• _Task instructions_
Please reproduce the stretch of rows below from the line containing "collection date: 1917-07-05" through the line containing "catalogue / barcode: US 822327", including both of those lines.

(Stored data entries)
========================

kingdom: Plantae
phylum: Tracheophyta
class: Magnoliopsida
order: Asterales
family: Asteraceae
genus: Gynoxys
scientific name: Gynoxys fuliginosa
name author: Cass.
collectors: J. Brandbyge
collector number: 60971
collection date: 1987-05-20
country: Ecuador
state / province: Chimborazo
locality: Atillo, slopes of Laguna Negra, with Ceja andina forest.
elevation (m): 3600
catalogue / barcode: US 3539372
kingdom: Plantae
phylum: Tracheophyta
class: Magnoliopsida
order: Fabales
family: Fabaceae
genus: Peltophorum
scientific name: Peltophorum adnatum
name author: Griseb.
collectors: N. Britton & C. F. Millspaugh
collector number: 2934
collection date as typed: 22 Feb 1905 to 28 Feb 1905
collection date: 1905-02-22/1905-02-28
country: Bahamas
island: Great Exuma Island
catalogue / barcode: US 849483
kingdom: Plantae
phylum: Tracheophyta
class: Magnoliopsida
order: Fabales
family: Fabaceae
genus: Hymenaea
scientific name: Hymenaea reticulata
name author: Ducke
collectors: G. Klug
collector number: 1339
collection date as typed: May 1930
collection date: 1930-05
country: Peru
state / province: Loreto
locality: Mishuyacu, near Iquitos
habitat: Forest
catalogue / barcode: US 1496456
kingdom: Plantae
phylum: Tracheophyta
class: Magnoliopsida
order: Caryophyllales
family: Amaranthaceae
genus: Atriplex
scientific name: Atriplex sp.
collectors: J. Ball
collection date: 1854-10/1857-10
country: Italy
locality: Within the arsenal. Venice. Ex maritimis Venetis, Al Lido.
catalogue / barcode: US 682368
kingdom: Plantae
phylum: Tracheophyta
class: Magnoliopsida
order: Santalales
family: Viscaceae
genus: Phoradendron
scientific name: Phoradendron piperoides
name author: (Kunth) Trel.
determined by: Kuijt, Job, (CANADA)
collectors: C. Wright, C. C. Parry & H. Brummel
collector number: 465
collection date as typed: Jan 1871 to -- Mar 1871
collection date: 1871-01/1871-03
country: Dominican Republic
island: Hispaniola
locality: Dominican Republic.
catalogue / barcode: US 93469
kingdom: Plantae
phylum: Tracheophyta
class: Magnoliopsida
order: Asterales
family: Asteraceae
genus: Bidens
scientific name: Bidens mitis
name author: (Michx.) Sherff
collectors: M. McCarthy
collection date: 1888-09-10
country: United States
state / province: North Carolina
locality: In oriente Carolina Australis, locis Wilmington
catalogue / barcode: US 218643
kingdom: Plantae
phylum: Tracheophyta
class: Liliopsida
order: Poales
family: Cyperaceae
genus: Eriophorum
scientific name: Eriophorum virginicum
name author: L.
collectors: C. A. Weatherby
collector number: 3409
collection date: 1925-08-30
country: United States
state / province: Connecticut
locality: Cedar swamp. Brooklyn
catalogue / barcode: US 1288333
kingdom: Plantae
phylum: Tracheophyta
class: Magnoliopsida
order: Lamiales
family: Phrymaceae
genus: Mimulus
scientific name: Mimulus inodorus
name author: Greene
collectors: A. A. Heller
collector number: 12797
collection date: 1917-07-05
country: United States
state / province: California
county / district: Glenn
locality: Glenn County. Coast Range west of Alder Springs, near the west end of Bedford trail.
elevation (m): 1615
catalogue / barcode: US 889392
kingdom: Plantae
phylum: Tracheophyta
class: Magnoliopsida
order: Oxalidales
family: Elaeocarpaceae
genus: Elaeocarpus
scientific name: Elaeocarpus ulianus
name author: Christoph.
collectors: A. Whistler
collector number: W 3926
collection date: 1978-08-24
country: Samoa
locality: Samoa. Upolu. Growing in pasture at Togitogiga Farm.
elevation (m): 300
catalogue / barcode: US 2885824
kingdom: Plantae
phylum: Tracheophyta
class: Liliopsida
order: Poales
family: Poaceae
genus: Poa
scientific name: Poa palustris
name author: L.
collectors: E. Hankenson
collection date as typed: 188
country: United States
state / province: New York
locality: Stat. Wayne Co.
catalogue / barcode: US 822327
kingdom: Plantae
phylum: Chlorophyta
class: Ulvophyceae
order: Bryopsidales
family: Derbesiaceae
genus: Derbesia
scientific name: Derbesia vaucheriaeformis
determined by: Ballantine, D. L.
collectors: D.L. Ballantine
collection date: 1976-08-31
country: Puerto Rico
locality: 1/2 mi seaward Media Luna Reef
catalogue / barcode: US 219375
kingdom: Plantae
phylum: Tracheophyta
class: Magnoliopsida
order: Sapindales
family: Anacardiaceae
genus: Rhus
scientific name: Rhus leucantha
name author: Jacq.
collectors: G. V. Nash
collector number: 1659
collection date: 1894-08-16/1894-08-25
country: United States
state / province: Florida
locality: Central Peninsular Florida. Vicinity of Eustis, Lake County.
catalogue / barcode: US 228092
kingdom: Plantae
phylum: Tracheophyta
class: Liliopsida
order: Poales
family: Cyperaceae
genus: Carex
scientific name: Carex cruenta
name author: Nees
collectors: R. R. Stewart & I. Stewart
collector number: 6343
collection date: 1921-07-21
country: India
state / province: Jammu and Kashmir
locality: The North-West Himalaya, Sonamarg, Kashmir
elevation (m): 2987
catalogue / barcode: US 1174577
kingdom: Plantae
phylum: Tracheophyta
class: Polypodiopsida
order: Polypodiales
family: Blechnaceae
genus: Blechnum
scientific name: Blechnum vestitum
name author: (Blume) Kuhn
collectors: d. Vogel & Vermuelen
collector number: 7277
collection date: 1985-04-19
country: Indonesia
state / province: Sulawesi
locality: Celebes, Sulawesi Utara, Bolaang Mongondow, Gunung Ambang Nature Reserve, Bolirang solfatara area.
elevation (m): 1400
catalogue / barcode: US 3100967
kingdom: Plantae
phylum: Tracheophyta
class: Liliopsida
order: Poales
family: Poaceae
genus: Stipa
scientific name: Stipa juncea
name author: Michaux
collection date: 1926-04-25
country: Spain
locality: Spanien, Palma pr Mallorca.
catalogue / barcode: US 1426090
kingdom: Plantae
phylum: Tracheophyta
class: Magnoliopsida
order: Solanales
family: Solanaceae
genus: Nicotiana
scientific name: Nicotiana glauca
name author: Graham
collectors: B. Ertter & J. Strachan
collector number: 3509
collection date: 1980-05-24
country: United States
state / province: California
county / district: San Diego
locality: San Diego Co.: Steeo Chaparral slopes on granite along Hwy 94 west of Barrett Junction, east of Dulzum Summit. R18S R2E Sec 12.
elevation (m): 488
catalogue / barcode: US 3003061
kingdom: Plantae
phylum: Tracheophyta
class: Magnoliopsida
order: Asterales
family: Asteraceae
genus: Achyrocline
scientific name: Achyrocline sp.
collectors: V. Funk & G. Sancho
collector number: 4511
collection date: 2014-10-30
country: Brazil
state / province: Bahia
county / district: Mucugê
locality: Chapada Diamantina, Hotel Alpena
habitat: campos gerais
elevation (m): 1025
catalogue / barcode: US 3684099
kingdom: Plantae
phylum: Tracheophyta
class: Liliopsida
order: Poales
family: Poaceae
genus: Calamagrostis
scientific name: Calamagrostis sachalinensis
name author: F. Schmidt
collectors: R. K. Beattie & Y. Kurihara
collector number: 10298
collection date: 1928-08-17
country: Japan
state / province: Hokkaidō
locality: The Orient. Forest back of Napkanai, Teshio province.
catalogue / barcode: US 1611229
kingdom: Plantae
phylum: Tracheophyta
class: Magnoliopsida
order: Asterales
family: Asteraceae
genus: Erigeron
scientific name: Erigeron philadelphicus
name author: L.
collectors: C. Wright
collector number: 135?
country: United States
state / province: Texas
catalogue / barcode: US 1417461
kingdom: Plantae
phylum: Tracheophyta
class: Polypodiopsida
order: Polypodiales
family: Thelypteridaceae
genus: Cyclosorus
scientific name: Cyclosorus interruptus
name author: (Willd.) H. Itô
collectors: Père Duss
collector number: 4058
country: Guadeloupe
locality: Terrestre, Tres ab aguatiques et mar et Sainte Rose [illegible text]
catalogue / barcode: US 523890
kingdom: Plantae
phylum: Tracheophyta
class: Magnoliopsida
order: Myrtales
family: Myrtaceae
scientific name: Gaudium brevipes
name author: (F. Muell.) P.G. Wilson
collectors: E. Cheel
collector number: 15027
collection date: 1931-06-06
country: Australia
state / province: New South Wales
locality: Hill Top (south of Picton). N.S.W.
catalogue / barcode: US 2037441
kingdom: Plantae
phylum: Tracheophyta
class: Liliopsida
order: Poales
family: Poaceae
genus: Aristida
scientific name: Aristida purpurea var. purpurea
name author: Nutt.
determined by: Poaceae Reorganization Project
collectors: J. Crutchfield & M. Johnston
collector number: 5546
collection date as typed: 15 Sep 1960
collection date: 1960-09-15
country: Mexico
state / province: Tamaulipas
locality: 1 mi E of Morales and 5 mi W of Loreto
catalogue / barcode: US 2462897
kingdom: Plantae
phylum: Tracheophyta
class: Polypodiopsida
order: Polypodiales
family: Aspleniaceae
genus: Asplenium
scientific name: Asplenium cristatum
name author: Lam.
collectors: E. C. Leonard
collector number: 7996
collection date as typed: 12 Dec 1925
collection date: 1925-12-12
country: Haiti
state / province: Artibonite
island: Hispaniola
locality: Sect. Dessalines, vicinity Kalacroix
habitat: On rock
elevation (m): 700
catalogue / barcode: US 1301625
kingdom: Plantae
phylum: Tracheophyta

========================

• _Response to this task_
collection date: 1917-07-05
country: United States
state / province: California
county / district: Glenn
locality: Glenn County. Coast Range west of Alder Springs, near the west end of Bedford trail.
elevation (m): 1615
catalogue / barcode: US 889392
kingdom: Plantae
phylum: Tracheophyta
class: Magnoliopsida
order: Oxalidales
family: Elaeocarpaceae
genus: Elaeocarpus
scientific name: Elaeocarpus ulianus
name author: Christoph.
collectors: A. Whistler
collector number: W 3926
collection date: 1978-08-24
country: Samoa
locality: Samoa. Upolu. Growing in pasture at Togitogiga Farm.
elevation (m): 300
catalogue / barcode: US 2885824
kingdom: Plantae
phylum: Tracheophyta
class: Liliopsida
order: Poales
family: Poaceae
genus: Poa
scientific name: Poa palustris
name author: L.
collectors: E. Hankenson
collection date as typed: 188
country: United States
state / province: New York
locality: Stat. Wayne Co.
catalogue / barcode: US 822327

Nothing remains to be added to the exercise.